## Bereitgestellter Text
☆ ☆ ☆ ☆ ☆

Ich habe später sehr viel Unsinn, Lügen und Fälschungen über angebliche Missetaten des „illegalen Apparates“ gelesen. Diese Berichte stammten teils von ausgeschiedenen Parteimitgliedern, teils von Polizeispitzeln. Auch Ruth Fischer, das ehemalige Mitglied des Zentralkomitees, schrieb in ihrem Buch: „Stalin und der deutsche Kommunismus“ schauerliche Dinge über den „Apparat“. Es geht aber aus den Erzählungen Ruth Fischers nicht klar hervor, in welcher Zeit die von ihr geschilderten Vorgänge passiert sein sollten. Die Geschichten von Manipulieren mit Gift, von Nachtübungen und –märschen, Hausdurchsuchungen usw. des „Apparates“, sind schlicht gesagt unwahr. Der „illegale Apparat“ führte noch kein Eigenleben, er war eher eine Art Botenjunge, ein „Mädchen für alles“. Was sich Jahre später entwickelte, ist ein anderes Kapitel.
Einen „M-Apparat“ (Militärpropaganda) gab es um diese Zeit noch nicht. Der „M-Apparat“ entstand gleichzeitig mit dem „Ordnerdienst“ erst nach der Vereinigung der KPD mit dem linken Flügel der USPD.
Für die Aufgaben dieser Zeit hätte auch ein harmlos klingender Name gewählt werden können. Im Grunde waren es keine „illegalen“, konspirativen Aufgaben, sondern Abwehr von Verfolgungen und Hilfsmaßnahmen, die sich aus der damaligen Situation ergaben. Ich führe einige Beispiele an: In Zeiten des Verbotes der Partei mußten Parteikonferenzen gesichert werden. Die Delegierten aus allen Teilen Deutschlands mußten empfangen und zum Tagungsort geleitet werden. Es mußten Quartiere für die Delegierten beschafft werden; niemand durfte in ein Hotel gehen. Für die leitenden Funktionäre mußten für den Fall einer akuten Verhaftungsgefahr Ausweichquartiere beschafft werden. Sichere Lokale für kleine und größere Tagungen mußten ausfindig gemacht werden u. s. w.
Dazu kam auch die Organisierung der Hilfe für die zahlreichen Flüchtlinge aus den Kämpfen im Ruhrgebiet, Bayern und Mitteldeutschland. Auch kamen Flüchtlinge aus der niedergeworfenen Räterepublik Ungarn und polnische Kommunisten nach Berlin, um hier „unterzutauchen“. Die meisten von ihnen hatten keine Papiere und waren obdachund arbeitslos. In der Millionenstadt Berlin war es uns am ehesten möglich, die Flüchtlinge unterzubringen. Hierbei fanden wir in verschiedenen Kreisen der Bevölkerung tätige Unterstützung, doch sie mußte mühsam gesucht werden.

☆ ☆ ☆ ☆ ☆

## Vorliegende Einträge
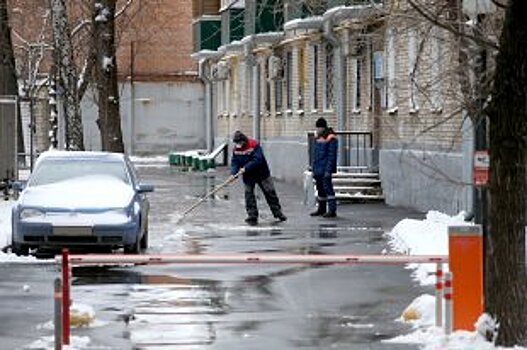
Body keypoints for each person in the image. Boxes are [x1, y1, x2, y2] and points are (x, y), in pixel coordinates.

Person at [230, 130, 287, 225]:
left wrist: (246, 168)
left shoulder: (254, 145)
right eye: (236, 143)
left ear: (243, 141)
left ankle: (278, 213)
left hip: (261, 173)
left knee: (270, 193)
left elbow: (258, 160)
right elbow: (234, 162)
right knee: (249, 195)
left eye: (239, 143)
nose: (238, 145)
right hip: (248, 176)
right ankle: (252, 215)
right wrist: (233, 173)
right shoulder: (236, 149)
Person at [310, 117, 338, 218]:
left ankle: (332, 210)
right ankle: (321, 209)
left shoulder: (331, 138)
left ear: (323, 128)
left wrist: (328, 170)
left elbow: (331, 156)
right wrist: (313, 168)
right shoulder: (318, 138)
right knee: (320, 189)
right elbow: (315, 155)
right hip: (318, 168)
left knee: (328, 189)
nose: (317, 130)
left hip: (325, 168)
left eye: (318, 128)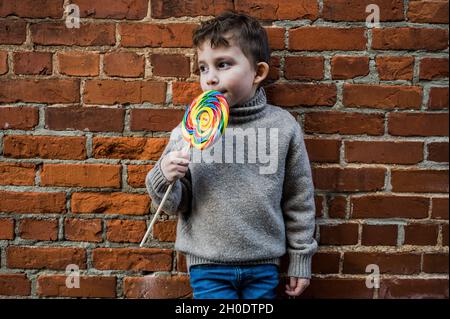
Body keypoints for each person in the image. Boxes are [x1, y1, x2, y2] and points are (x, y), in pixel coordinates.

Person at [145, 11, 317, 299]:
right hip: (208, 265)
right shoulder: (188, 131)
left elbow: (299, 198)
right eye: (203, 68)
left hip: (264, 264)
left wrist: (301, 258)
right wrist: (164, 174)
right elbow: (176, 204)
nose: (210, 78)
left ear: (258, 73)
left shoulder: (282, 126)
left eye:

☆ ☆ ☆ ☆ ☆

## Offene Aufgaben
1. Wann entstand laut dem Text über den „illegalen Apparat“ der „M-Apparat“?
2. Schreiben Sie den Text über den „illegalen Apparat“ im Anschluss an seinen letzten Satz fort.

## Gelöste Aufgaben
1. Gleichzeitig mit dem „Ordnerdienst“, erst nach der Vereinigung der KPD mit dem linken Flügel der USPD.

2.
Die Flüchtlinge benötigten zuerst Ausweispapiere. Mit geborgten Papieren war ein Flüchtling zwar vor einer Verhaftung ziemlich geschützt, aber er konnte damit nicht auf Arbeitssuche gehen. So mußte mit der Herstellung von sicheren Papieren begonnen werden. In Berlin gab es damals Personalausweise ohne Bild, die innerhalb Deutschland gültig waren. Nachdem ich festgestellt hatte, wo diese gedruckt worden waren, erhielt ich von einem Lagerarbeiter der Formulardruckerei einen Rest beschmutzten Papiers, aus dem noch einige hundert Formulare geschnitten werden konnten. Das läßt sich leicht erzählen, aber es erforderte ein wochenlanges vorsichtiges Suchen nach dem Papierhersteller und dem Drucker. Ein Chemigraph, der das Klischee machte, und ein Drucker, der die Exemplare mit einer Handpresse abzog, waren leichter gefunden. Mit diesen Personalausweisen versehen, konnte sich ein Flüchtling in Deutschland Arbeit und Obdach suchen.
Ich wohnte in dieser Zeit in einem „gutbürgerlichen“ Viertel, in einer Querstraße der Potsdamer Straße. Am Tage, nachdem ich die Formulare vom Drucker geholt hatte, wurde die Straße von Militär abgesperrt und Häuser durchsucht. Auch die Wohnung, in der ich mein Zimmer hatte. Es waren nicht Kriminalbeamte, sondern unerfahrene Soldaten, die die Wohnungen durchsuchten. Zwei Soldaten standen an der Wohnungstür, ein dritter durchsuchte das Zimmer, berührte aber nicht das Bett. Das war mein Glück. Ich hatte die Formulare ins Bett gelegt. Die Wohnungsinhaberinnen zwei ältere Schwestern, betraten mein Zimmer nicht. Ich besorgte das tägliche Bettmachen und Aufräumen selbst. Erst eineinhalb Jahre später, als nach der unglücklichen „Märzaktion“ ungefähr 7.000 Kommunisten in Gefängnissen saßen und der Flüchtlingsstrom innerhalb Deutschlands noch stärker angewachsen war, wurde für die Betreuung der Flüchtlinge eine eigene Organisation, die „Rote Hilfe“ gegründet.
Apropos „Apparat“: Die SPD hatte während des „Sozialistengesetzes“ Bismarcks, 1878–1890, in den Jahren der Unterdrückung auch einen „Apparat“, „Vertrauensmänner“ genannt, der die „illegalen“ Arbeiten, Vertrieb der Literatur, geheime Zusammenkünfte, Beherbergung Verfolgter etc., organisierte.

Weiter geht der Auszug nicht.